** start of Material for this exercise **

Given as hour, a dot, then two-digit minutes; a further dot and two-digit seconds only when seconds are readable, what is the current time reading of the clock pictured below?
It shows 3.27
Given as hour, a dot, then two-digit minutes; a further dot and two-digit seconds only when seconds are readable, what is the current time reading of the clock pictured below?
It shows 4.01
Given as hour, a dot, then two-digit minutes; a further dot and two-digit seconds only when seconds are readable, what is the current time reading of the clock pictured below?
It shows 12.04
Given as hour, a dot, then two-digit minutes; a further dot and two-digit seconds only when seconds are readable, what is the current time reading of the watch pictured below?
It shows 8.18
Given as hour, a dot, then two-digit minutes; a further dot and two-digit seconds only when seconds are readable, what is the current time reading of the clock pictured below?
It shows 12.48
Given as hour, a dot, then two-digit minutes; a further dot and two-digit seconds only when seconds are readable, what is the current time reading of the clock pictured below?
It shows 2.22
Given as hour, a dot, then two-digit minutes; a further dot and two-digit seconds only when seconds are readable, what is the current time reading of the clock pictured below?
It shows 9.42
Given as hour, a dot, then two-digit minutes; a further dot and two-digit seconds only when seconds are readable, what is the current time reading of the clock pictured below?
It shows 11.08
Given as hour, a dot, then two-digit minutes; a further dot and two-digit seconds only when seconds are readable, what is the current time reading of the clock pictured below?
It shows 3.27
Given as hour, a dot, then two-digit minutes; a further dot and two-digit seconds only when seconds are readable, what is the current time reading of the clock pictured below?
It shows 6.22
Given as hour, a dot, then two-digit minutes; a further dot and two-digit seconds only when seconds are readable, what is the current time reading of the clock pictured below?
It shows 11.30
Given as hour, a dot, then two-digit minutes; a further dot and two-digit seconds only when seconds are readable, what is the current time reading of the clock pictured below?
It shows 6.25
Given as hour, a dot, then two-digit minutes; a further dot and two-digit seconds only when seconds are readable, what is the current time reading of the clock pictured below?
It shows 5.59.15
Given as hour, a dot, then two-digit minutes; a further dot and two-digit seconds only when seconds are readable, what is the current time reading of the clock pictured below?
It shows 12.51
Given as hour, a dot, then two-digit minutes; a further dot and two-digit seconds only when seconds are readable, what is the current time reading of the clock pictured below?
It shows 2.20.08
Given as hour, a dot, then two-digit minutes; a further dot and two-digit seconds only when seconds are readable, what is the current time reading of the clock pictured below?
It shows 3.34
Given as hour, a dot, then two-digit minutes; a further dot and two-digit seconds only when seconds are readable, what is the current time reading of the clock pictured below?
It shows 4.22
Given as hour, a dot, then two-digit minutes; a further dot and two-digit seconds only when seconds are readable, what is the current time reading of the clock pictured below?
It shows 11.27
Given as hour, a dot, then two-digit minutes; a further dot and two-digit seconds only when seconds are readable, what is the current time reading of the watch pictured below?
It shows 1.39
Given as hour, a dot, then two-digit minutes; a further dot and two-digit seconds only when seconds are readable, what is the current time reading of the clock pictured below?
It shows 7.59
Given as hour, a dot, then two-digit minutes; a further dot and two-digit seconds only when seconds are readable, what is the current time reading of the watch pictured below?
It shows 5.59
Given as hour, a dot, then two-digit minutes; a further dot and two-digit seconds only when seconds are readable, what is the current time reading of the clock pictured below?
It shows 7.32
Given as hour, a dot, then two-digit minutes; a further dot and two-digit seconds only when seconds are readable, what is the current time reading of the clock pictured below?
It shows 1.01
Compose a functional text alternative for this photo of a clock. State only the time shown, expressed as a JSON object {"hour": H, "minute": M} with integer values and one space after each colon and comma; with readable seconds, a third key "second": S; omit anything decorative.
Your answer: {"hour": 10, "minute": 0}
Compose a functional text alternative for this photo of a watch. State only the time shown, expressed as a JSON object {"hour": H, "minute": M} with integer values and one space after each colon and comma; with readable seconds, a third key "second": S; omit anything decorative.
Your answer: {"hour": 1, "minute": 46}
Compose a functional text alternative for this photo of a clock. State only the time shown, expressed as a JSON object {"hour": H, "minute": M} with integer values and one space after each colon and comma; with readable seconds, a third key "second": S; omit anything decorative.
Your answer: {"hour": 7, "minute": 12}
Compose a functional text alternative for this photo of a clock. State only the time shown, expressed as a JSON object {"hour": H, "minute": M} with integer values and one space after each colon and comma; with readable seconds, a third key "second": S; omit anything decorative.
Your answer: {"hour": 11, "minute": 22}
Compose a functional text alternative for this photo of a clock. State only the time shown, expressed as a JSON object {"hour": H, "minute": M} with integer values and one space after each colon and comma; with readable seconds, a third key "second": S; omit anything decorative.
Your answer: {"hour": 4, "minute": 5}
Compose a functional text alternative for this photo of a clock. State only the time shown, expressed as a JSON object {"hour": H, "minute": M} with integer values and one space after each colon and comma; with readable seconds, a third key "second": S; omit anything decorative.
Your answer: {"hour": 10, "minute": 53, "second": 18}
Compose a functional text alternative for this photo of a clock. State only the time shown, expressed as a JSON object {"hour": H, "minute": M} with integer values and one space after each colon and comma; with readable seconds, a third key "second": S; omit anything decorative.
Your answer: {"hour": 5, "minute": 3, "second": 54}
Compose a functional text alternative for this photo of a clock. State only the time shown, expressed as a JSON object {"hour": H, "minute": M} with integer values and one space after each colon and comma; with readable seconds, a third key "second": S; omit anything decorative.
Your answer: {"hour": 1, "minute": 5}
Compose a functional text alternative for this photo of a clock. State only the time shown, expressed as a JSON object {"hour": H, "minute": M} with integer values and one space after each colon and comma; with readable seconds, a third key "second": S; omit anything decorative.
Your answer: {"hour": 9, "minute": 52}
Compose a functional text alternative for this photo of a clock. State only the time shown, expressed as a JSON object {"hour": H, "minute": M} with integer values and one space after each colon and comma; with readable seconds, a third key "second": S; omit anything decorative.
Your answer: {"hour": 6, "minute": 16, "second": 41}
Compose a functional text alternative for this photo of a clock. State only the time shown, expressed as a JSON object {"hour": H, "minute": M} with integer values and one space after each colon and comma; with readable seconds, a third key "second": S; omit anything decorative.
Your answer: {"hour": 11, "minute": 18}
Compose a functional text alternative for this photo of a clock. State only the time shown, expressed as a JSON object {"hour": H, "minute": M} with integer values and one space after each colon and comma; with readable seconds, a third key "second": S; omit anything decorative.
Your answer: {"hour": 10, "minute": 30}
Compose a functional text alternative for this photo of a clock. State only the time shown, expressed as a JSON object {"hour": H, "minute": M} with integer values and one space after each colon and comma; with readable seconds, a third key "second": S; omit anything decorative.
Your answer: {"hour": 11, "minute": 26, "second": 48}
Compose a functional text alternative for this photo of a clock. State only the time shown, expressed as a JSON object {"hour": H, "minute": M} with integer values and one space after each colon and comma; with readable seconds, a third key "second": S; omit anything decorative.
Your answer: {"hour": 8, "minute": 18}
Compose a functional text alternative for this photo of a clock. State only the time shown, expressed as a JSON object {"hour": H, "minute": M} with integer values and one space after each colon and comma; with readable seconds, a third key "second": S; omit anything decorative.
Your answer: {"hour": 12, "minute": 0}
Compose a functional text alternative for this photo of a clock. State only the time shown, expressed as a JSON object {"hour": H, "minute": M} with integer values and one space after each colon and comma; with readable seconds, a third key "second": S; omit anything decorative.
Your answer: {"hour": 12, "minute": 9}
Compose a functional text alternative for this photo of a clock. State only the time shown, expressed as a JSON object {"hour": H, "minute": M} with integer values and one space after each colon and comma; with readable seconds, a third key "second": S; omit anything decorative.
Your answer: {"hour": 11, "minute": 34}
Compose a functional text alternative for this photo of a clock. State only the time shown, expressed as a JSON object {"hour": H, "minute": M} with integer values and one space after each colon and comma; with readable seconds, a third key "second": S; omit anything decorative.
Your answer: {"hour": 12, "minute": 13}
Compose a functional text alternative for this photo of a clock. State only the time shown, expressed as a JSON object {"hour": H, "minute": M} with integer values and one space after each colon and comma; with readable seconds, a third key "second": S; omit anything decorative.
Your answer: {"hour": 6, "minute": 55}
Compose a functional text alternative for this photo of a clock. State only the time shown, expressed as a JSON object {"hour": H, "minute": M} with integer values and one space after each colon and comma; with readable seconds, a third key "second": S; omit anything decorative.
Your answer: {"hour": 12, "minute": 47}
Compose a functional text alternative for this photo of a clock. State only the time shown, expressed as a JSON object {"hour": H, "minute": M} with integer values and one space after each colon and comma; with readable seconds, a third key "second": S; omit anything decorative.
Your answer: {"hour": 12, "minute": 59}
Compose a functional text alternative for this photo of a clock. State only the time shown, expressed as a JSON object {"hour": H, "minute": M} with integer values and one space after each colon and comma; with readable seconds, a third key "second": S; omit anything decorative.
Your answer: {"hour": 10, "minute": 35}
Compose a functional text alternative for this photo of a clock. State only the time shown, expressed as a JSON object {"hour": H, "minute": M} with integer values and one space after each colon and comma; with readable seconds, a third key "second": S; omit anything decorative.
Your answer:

** end of Material for this exercise **

Please reproduce, word for word, the lines from the very first one above through the line containing "It shows 8.18", with both of those lines included.

Given as hour, a dot, then two-digit minutes; a further dot and two-digit seconds only when seconds are readable, what is the current time reading of the clock pictured below?
It shows 3.27
Given as hour, a dot, then two-digit minutes; a further dot and two-digit seconds only when seconds are readable, what is the current time reading of the clock pictured below?
It shows 4.01
Given as hour, a dot, then two-digit minutes; a further dot and two-digit seconds only when seconds are readable, what is the current time reading of the clock pictured below?
It shows 12.04
Given as hour, a dot, then two-digit minutes; a further dot and two-digit seconds only when seconds are readable, what is the current time reading of the watch pictured below?
It shows 8.18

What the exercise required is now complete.